‘Wrong Turn’ (2021) hits about as often as it misses
As a horror fan, I find myself watching a lot of franchises, and there’s one steadfast rule here – the longer the series goes on, the worse the films become. That’s certainly true of the Wrong Turn franchise, which began in 2003 with a middling effort and, after a popular sequel, quickly nosedived in quality for another four instalments. The seventh film, this year’s Wrong Turn, is a reboot that shifts the focus and attempts to tell a vaguely political story. It’s fun and it’ll certainly satisfy horror fans, but it feels as if the film doesn’t quite build on the groundwork it lays.
We follow a young girl called Jen (Charlotte Vega), who is on a trip with some friends to hike the Appalachian Mountains. Jen is unsure about what to do with her life, and she hopes that a break away will help clear her mind and point the way forward. But the small town appears unwelcoming, warning the group not to leave the beaten track or else. Of course, they do – an accident leaves them wounded, and at the mercy of the people hiding among the trees.
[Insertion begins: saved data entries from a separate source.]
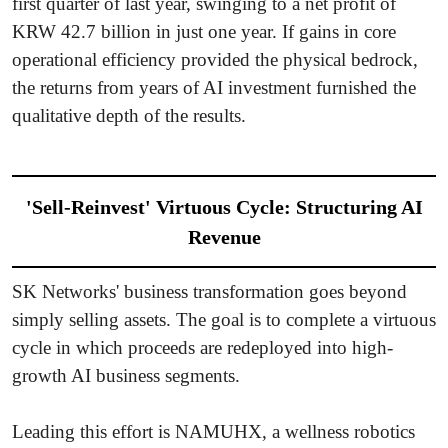
first quarter of last year, swinging to a net profit of
KRW 42.7 billion in just one year. If gains in core
operational efficiency provided the physical bedrock,
the returns from years of AI investment furnished the
qualitative depth of the results.
'Sell-Reinvest' Virtuous Cycle: Structuring AI
Revenue
SK Networks' business transformation goes beyond
simply selling assets. The goal is to complete a virtuous
cycle in which proceeds are redeployed into high-
growth AI business segments.
Leading this effort is NAMUHX, a wellness robotics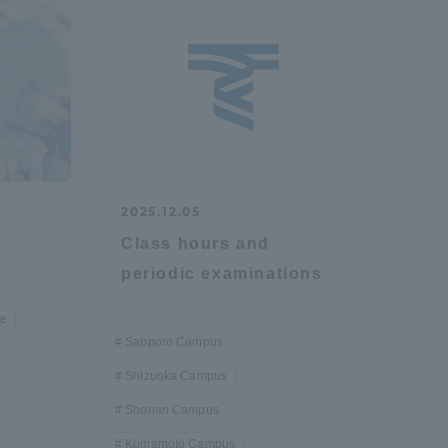
formation for Faculty and Staff
中文
2025.12.05
Class hours and
periodic examinations
re
Sapporo Campus
Shizuoka Campus
Shonan Campus
Kumamoto Campus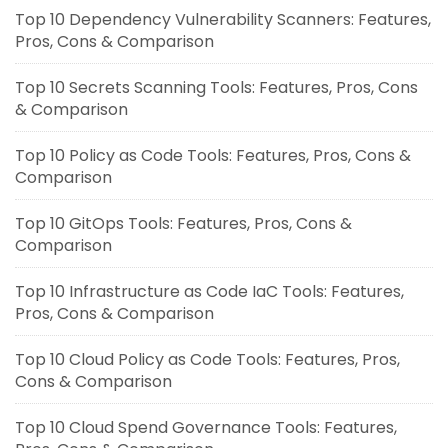
Top 10 Dependency Vulnerability Scanners: Features,
Pros, Cons & Comparison
Top 10 Secrets Scanning Tools: Features, Pros, Cons
& Comparison
Top 10 Policy as Code Tools: Features, Pros, Cons &
Comparison
Top 10 GitOps Tools: Features, Pros, Cons &
Comparison
Top 10 Infrastructure as Code IaC Tools: Features,
Pros, Cons & Comparison
Top 10 Cloud Policy as Code Tools: Features, Pros,
Cons & Comparison
Top 10 Cloud Spend Governance Tools: Features,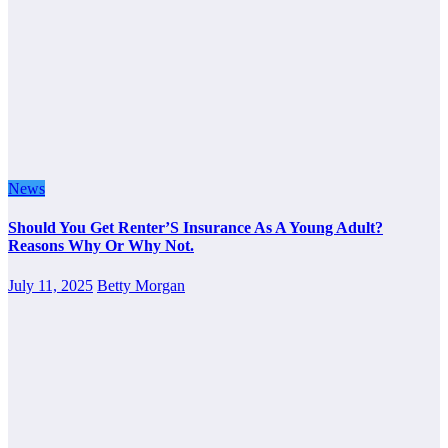
News
Should You Get Renter’S Insurance As A Young Adult?
Reasons Why Or Why Not.
July 11, 2025
Betty Morgan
After Jen vanishes, her father Scott (Matthew Modine) takes to the mountains himself in the hopes of finding her.
You get a feel of the horror of being stuck in the middle of nowhere
Let’s start with the positives, because there are a few good points. Mike P. Nelson’s direction is solid, and he imbues certain scenes with a frantic energy that works really well – there’s a scene involving a log in the first half-hour or so that is genuinely tense viewing. The same is true of the film’s climax, a gripping sequence set at night that pits our heroes against the villains – the location, the score and the direction all work perfectly here. You get a feel of the horror of being stuck in the middle of nowhere, and Vega makes an impressive lead in spite of her character being surprisingly thinly-sketched. If you like horror, you’ll also enjoy some fairly grisly deaths.
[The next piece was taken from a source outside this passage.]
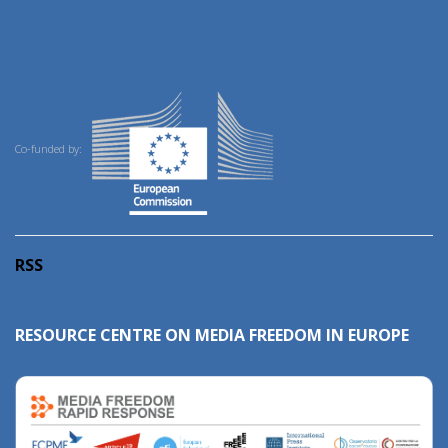
Co-funded by:
RSS
RESOURCE CENTRE ON MEDIA FREEDOM IN EUROPE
At 110 minutes, Wrong Turn (2021) is by far the longest film in the series, and it feels both a little overstuffed and thin at the same time. None of the characters are particularly fleshed out outside of some generic archetypes (the good girl, the dad, the aggressive guy), and it makes it hard to invest in any of them. One of the biggest issues comes in the political messaging – without spoiling too much, it attempts to set up an ‘us vs. them’ thing and then trouble it, but it never quite manages. It’s hard to play both sides as equal when every single one of the villains’ actions are hostile from the off – they claim to be misunderstood, but they do nothing that supports that claim (indeed, there are hints that they are worse than they first appear). It feels like Alan B. McElroy’s script wants to make a point about prejudice and barbarism, but it never figures out what it actually wants to say.
We’re just waiting for the bad thing to happen, rather than hoping it won’t
There are also some bizarre writing choices, beginning at the film’s opening. We start with Scott searching for Jen, and then we cut back to six weeks earlier, which really drains a good chunk of tension away from the earlier acts – we’re just waiting for the bad thing to happen, rather than hoping it won’t. The film really gathers momentum when Scott actually gets involved, but that takes a long time coming – it feels like this is the story the film actually wanted to tell, and it’s certainly the most engaging element, helped in no small part by Modine’s charisma.
Wrong Turn (2021) is, I think, the best film in the franchise, but that may be linked to how it attempts to break away from every other film that came before it – the name feels like a marketing ploy, and nothing more. I laud the efforts to do something different, a real novelty in a horror reboot, but it hits about as often as it misses, and it feels like it could have been tighter. If you’re a horror fan, you’ll like enjoy Wrong Turn (2021) – but don’t engage past a surface level, or you’ll be a little disappointed too.